This is an old revision of the document!

ADMB Framework : Synthetic Data

Here we describe how synthetic data is generated, which is useful when testing various models and admb code.

The Model

The ADMB framework is first tested on synthetic data.
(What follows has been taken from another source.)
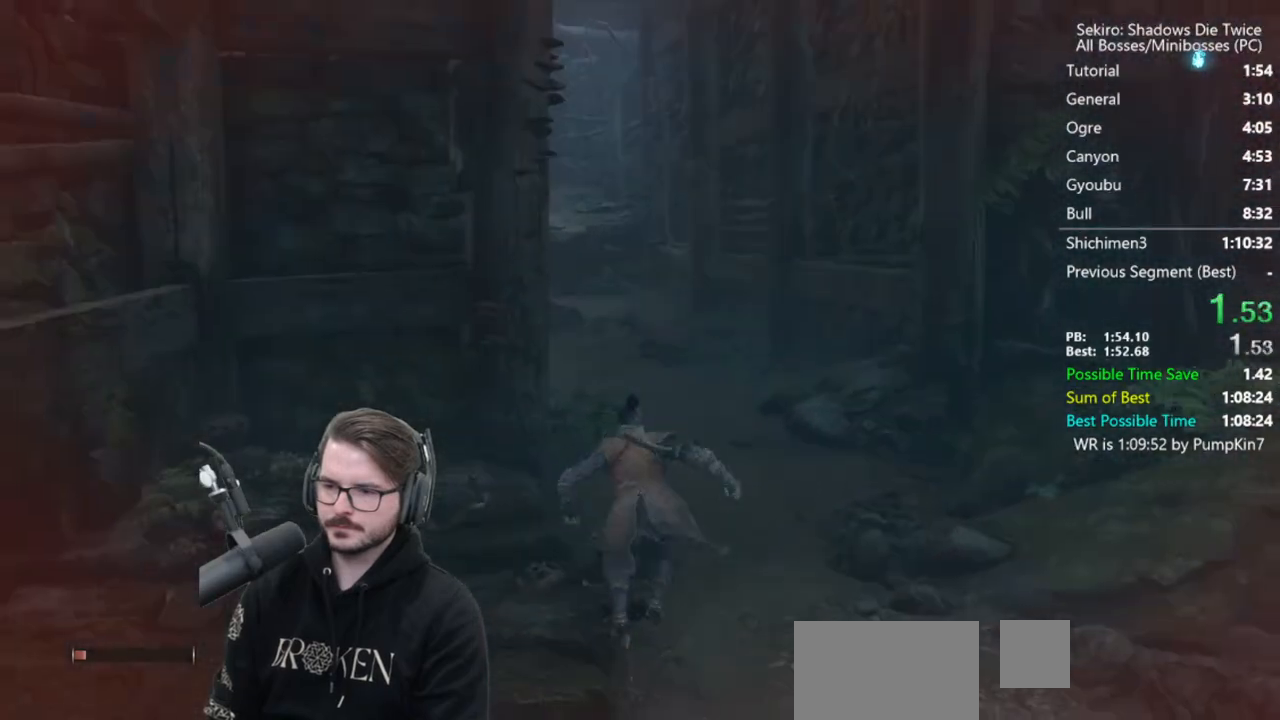
{"buttons": [], "left_stick": "up", "right_stick": "down-left", "events": [[17, "X", "down"], [150, "right_stick", "down-left"], [417, "X", "up"]]}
In the first step, we start with a simple model, which is the same (simple) model used for real data:

N_i,t	=	(N_i,t-1-C_i,t-1)e^-M	[1]
f(N_i,0,q_k,s,M)	=	-(2s²)^-1[ln(I_i,t,k)-ln(q_kN_i,t)]²-ln(s)	[2]

We generate synthetic data using parameters in Table 1. Next, we attempt to recover the parameters using the objective function defined in [2]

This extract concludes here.